Sixty years ago, the state of Arkansas became embroiled in a tense political, social, and legal battle as a result of school integration attempts.  On August 26, 1958, a special session of the Arkansas General Assembly passed a slew of legislation in response to attempts to desegregate Arkansas public schools.  Among the sixteen bills was Act 10 which required state paid educators to make public their affiliations with political groups for the previous five years.  The purported goals were to expose subversives such as communists and communist sympathizers, but another reason for this was to reveal state employees who were members of the National Association for the Advancement of Colored People (NAACP).  Another act, Act 115, was passed in the same special session which outlawed state employees from being NAACP members.

A petition signed by over 1,000 students supporting the faculty.

The act was resisted by Little Rock teachers, notably B. T. Shelton and J. O. Powell, and several members of the University of Arkansas faculty and administration, including Max Carr and Guerdon Nichols.  Shelton, Powell, and Carr would be the plaintiffs in ensuing court challenges of the act with support from the NAACP and the American Association of University Professors (AAUP), a nonprofit group dedicated to academic freedom.  Many faculty members filed affidavits with vocal protest, others stepped down instead of signing, while a handful (including Carr) refused to sign and were fired as a result.  A rally was held by the student body on April 29, 1959 where over a thousand students signed a petition supporting the faculty in their resistance to the act.

Photo taken through a closed door of students debating a strike to protest the act.

Guerdon Nichols, then dean of the College of Arts and Sciences, was vocal in his criticism and resistance to the act.  In 1960, he received the Alexander Meiklejohn Award from the AAUP for “a consistent record of clarifying the meaning of academic freedom and of promoting the conditions of that freedom.”  Also in 1960, the United States Supreme Court heard Shelton v.
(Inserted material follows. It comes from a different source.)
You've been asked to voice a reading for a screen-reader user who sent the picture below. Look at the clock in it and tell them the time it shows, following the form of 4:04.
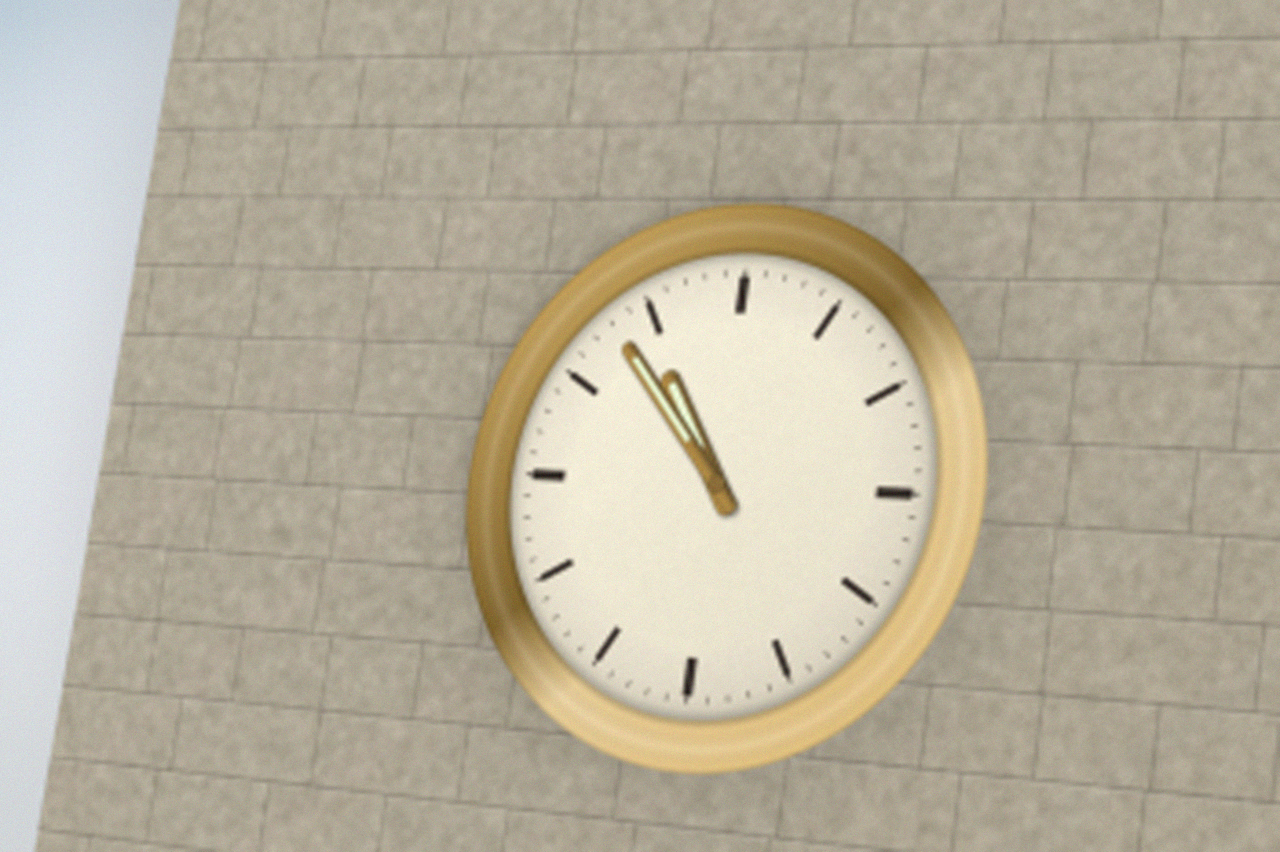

Tucker and ultimately decided in a five-to-four majority that Act 10 was unconstitutional due to violation of the due process clause of the Fourteenth Amendment.

The Alexander Meiklejohn Award received by Nichols.

The University of Arkansas Special Collections has many resources for researching this and related topics.  The department recently opened the Guerdon Nichols Papers Addendum (MC 1370a) for research which contains the Alexander Meiklejohn Award that Nichols received from the AAUP.  Other collections include: Act 10 Petition (MC 611), E. Philip Trapp Collection (MC 1038), Guerdon David Nichols Papers (MC 1370), and the Arkansas Council on Human Relations Office Records (MC AR4 ACHR).

 

The text of the student petition (altered for readability).

Transcript: Be it so resolved, We, the students of the University of Arkansas, consider Act 10 of the 1958 special session of the Arkansas General Assembly to be not only in violation of the constitution, but also an insult to the loyalty and integrity of the members of the teaching profession.  Therefore, we call upon the members of the faculty at the University of Arkansas to refuse to sign the affidavit as required by this act, and to see its repeal by every means at their disposal.  We also call upon the administration of this university to demand a public retraction of the malicious lies made by Amis Guthridge in his interview with the Traveler on April 28th, 1959.